The Supreme Court found that denial of the second application for removal was proper because plaintiff continued to prosecute his case against all the defendants, and the directed verdict was a ruling on the merits, which was adverse to the plaintiff and without his assent. Id. In making this determination, the Supreme Court stated: "The right to remove was not contingent on the aspect the case may have assumed on the facts developed on the merits of the issues tried." Id. In other words, a case does not become removable "simply because the facts do not develop as favorably as the plaintiff had anticipated." E. Farish Percy, Making A Federal Case of It: Removing Civil Cases to Federal Court Based on Fraudulent Joinder, 91 Iowa L. Rev. 189, 208 (2005).

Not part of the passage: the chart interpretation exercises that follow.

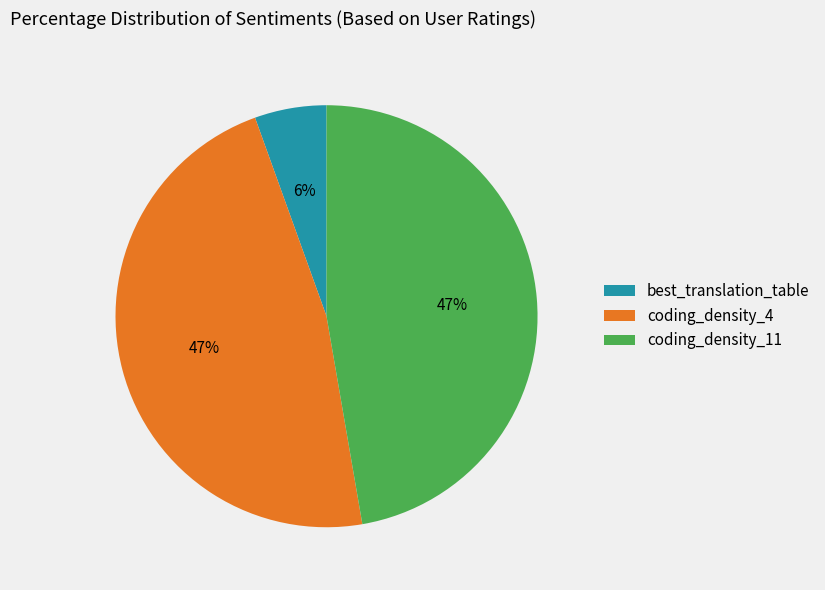

Which category has the smallest portion of the pie?

best_translation_table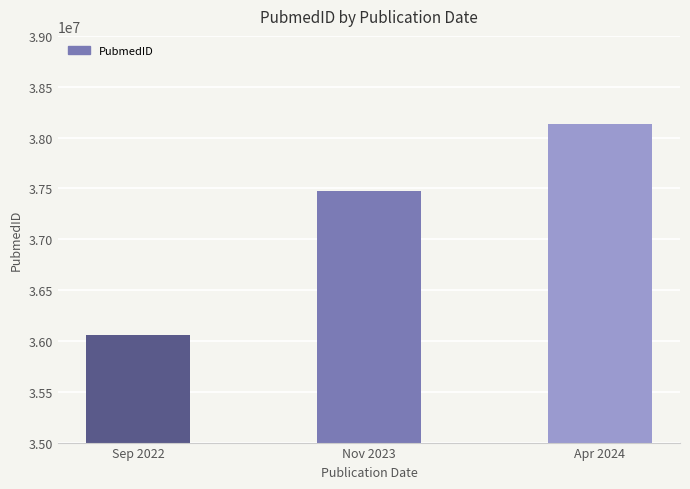

What is the approximate value at Apr 2024, to the nearest 100?

38135600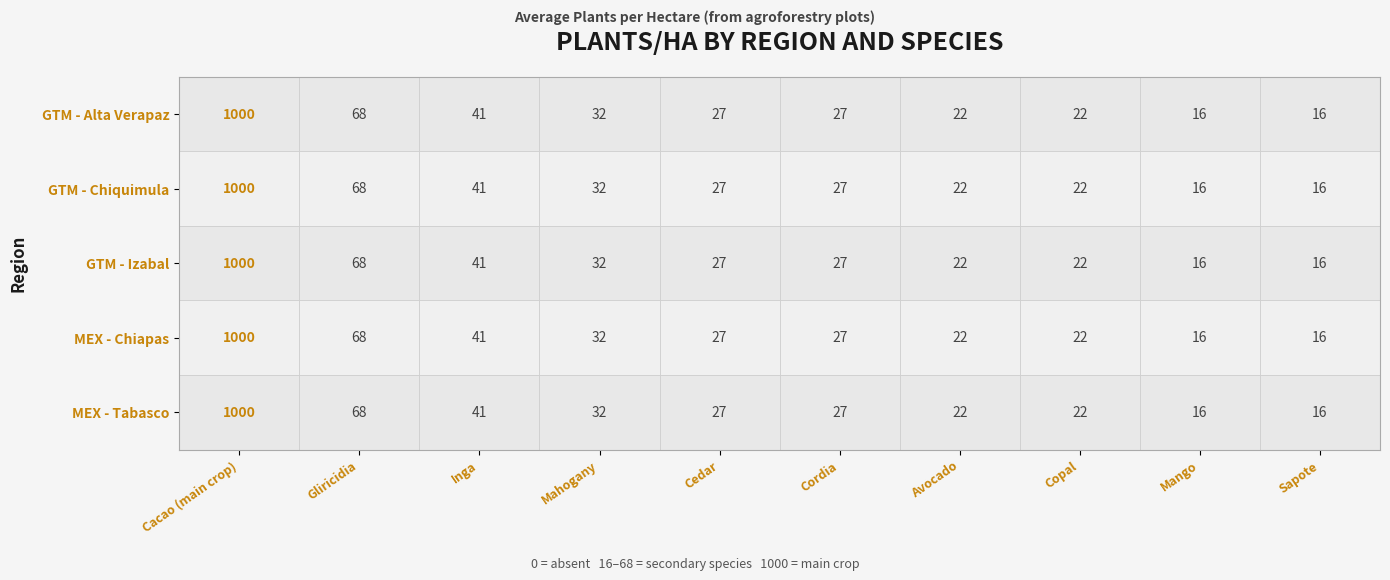

What is the difference between the GTM - Chiquimula values at Copal and Cordia?

5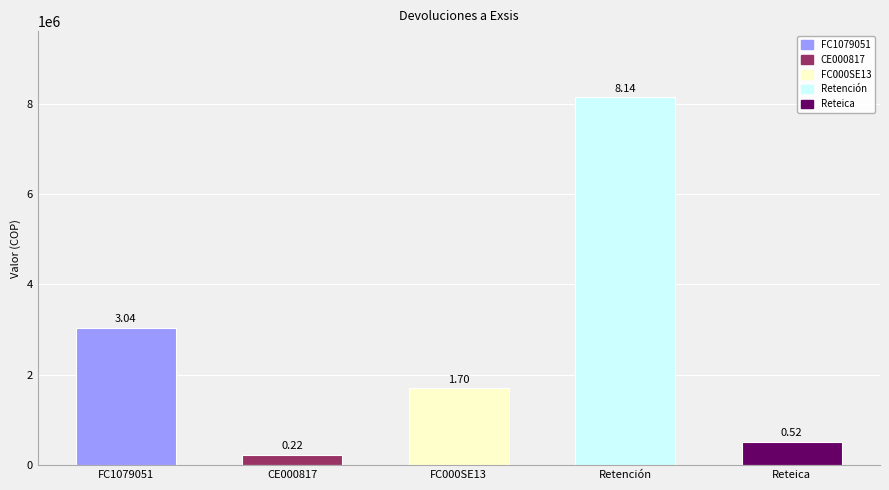

Are the bars horizontal?

No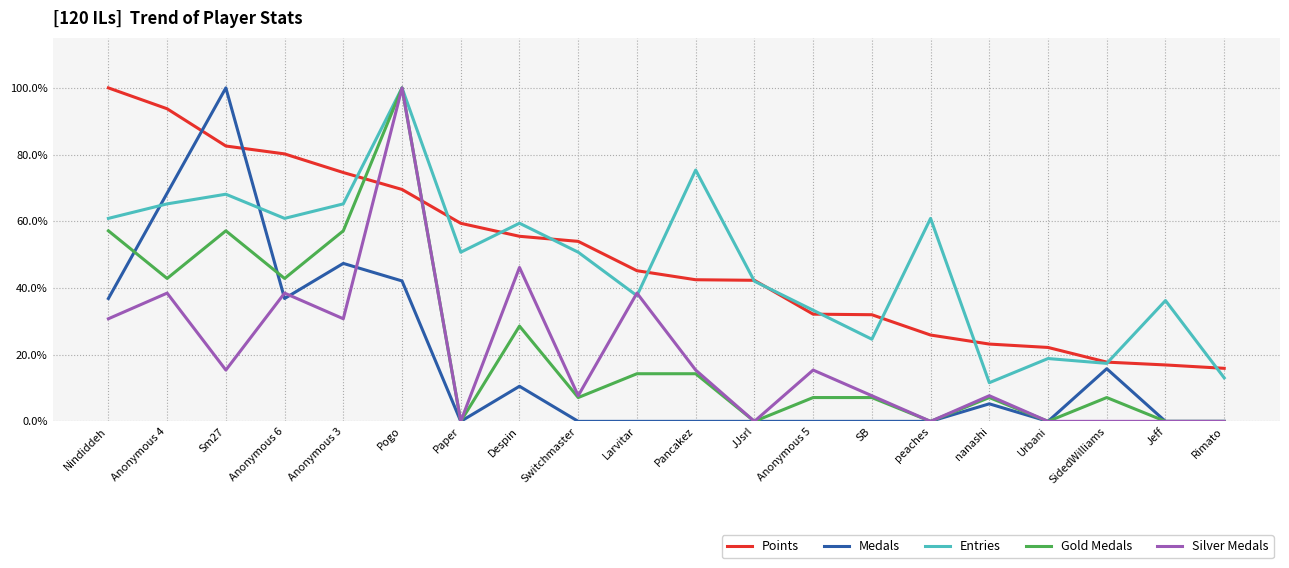

What are all the series names shown in the legend?

Points, Medals, Entries, Gold Medals, Silver Medals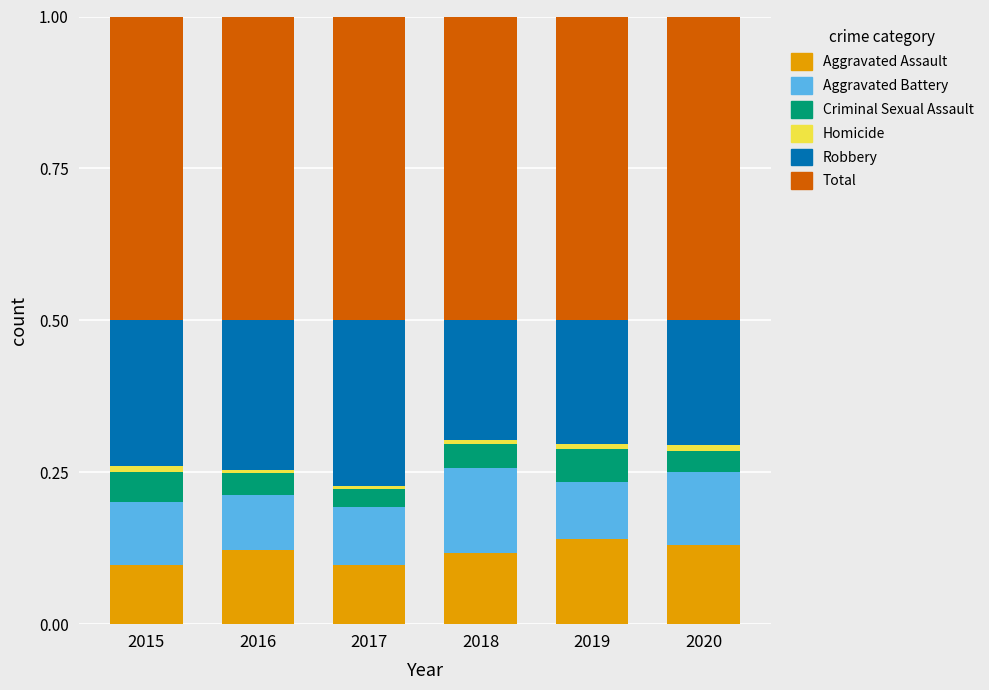

Rank the series by their maximum value, from highest to lowest.

Total, Robbery, Aggravated Assault, Aggravated Battery, Criminal Sexual Assault, Homicide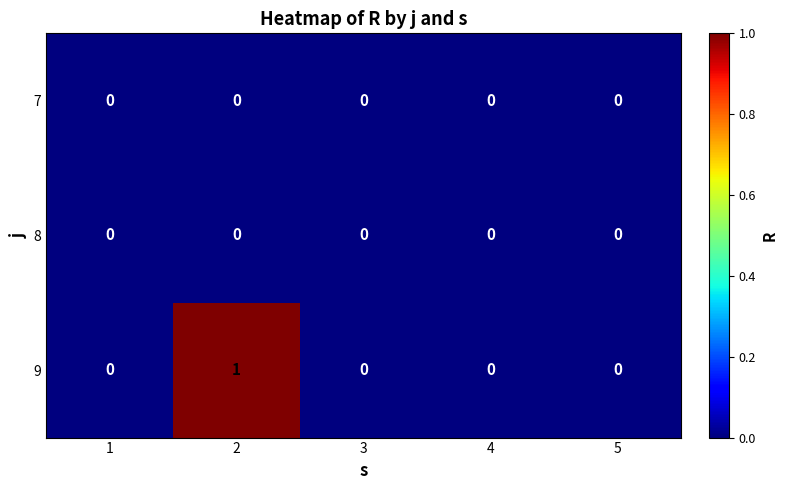

Reading left to right, list all the values displayed in this chart.

7: 1=0	2=0	3=0	4=0	5=0
8: 1=0	2=0	3=0	4=0	5=0
9: 1=0	2=1	3=0	4=0	5=0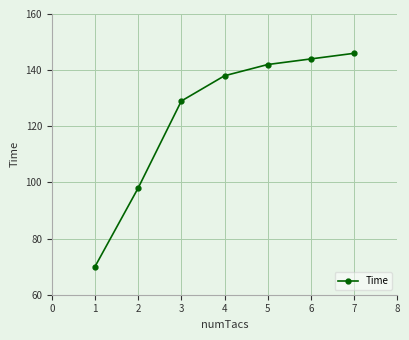

What is the approximate value at 2?

98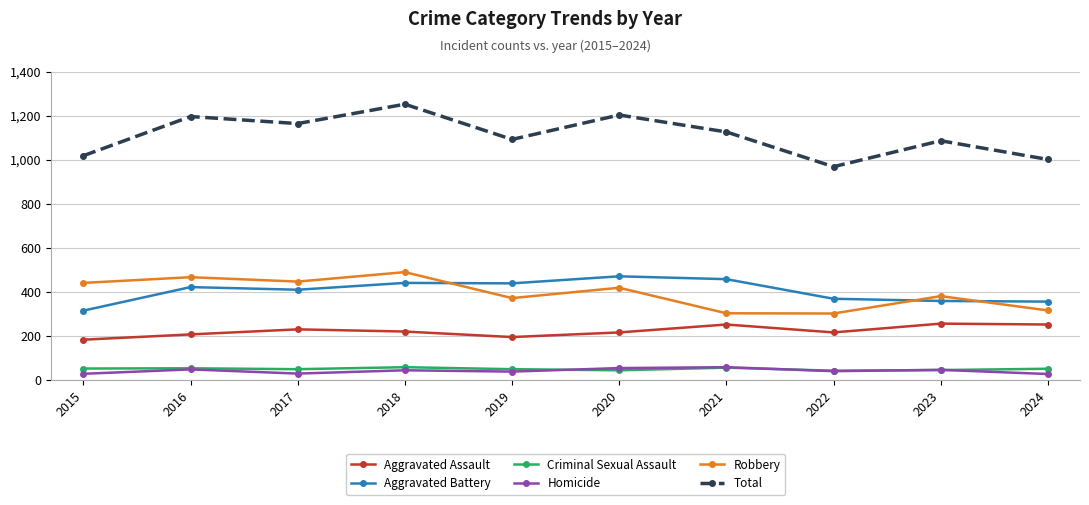

Which series changed the most between 2018 and 2020?

Robbery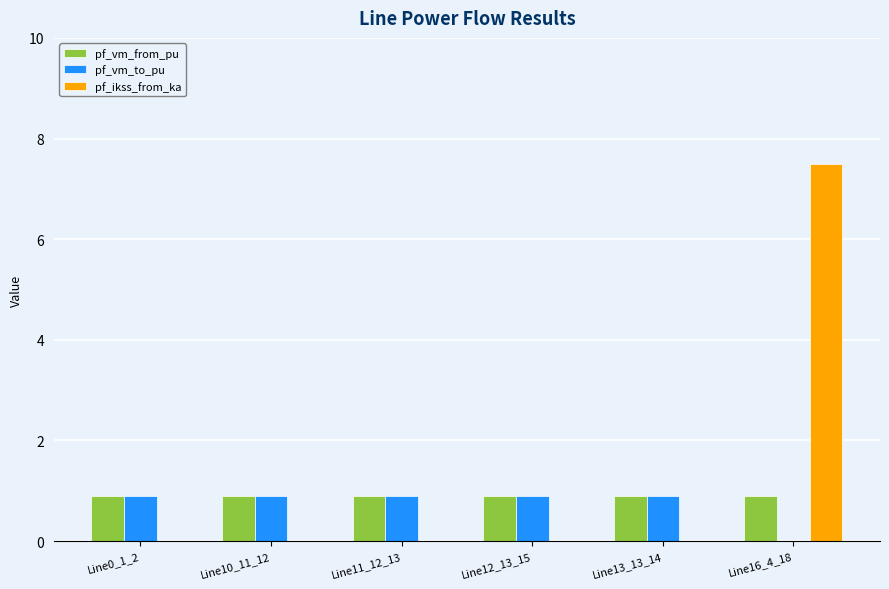

Is it true that pf_vm_from_pu equals 0.9 at Line0_1_2?

True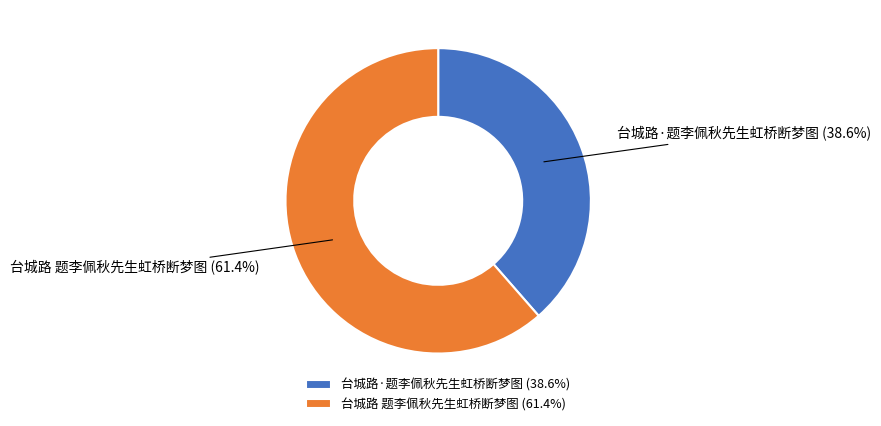

To the nearest percent, what is the average slice percentage?

50%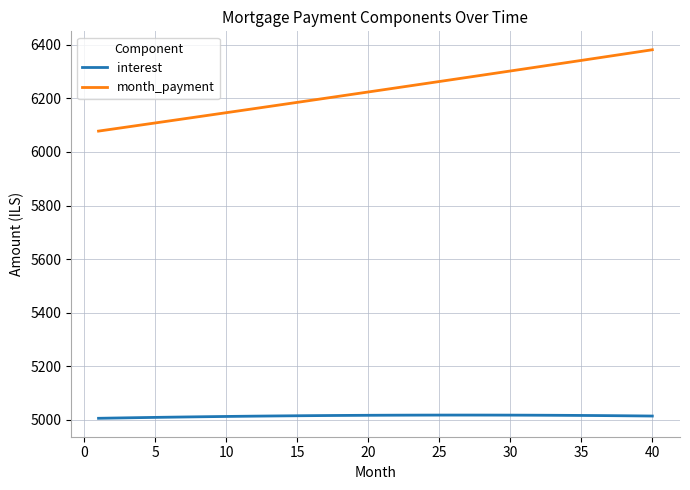

Which series has the largest range (max minus min)?

month_payment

In the case at bar, plaintiff filed suit against his supervisor, defendant Davis, based on his belief that defendant Davis was involved in the decision to terminate his employment. It would appear that plaintiff had a good faith reason for his belief because defendant Davis was his supervisor, and he participated in the meeting terminating plaintiff's employment. Doc. 13 at 3-4. The facts, however, did not develop as plaintiff anticipated. Based on plaintiff's deposition testimony and Silvercote employee affidavits, defendants believe plaintiff will be unable to prove his MHRA claim against defendant Davis. But even if plaintiff does not have the evidence to prove his MHRA claim against defendant Davis, this does not make the case removable. Whitcomb, 175 U.S. at 635 (the right to remove is not contingent on how the facts developed). Defendants cannot skirt the involuntary dismissal rule by claiming fraudulent joinder and removing to federal court in place of filing a dispositive motion in state court.
Conclusion
In conclusion, the Court finds that the fraudulent joinder standard articulated in Filla v. Norfolk S. Railway Co., 336 F.3d at 810, applies to this case. The Court further finds that defendants have not established that defendant Davis was fraudulently joined to defeat diversity, because plaintiff alleged a colorable claim against defendant Davis in his petition. The fact that plaintiff may not be able to establish a MHRA claim against defendant Davis, based on the testimony defense counsel elicited from plaintiff during his deposition and other affidavits, does not change the Court's analysis, as its is not the appropriate standard for determining fraudulent joinder. In deciding the jurisdictional issue, the Court does not have the power to decide the merits of the case. Filla, 336 F.3d at 810. Defendants' proposed framework for addressing a claim of fraudulent joinder not supported by controlling authority, and it also runs contrary to the voluntary dismissal rule established by the Supreme Court. Finding defendant Davis was not fraudulently joined, the Court concludes diversity jurisdiction does not exist in this case because there is not complete diversity of citizenship among the parties. The action will be remanded to state court.
Accordingly,
IT IS HEREBY ORDERED that this case is REMANDED to the Twelfth Judicial Circuit Court, Warren County, Missouri for lack of subject matter jurisdiction.
An appropriate Order of Remand will accompany this memorandum and order.
/s/ _________
CHARLES A. SHAW
UNITED STATES DISTRICT JUDGE Dated this 24th day of May, 2018.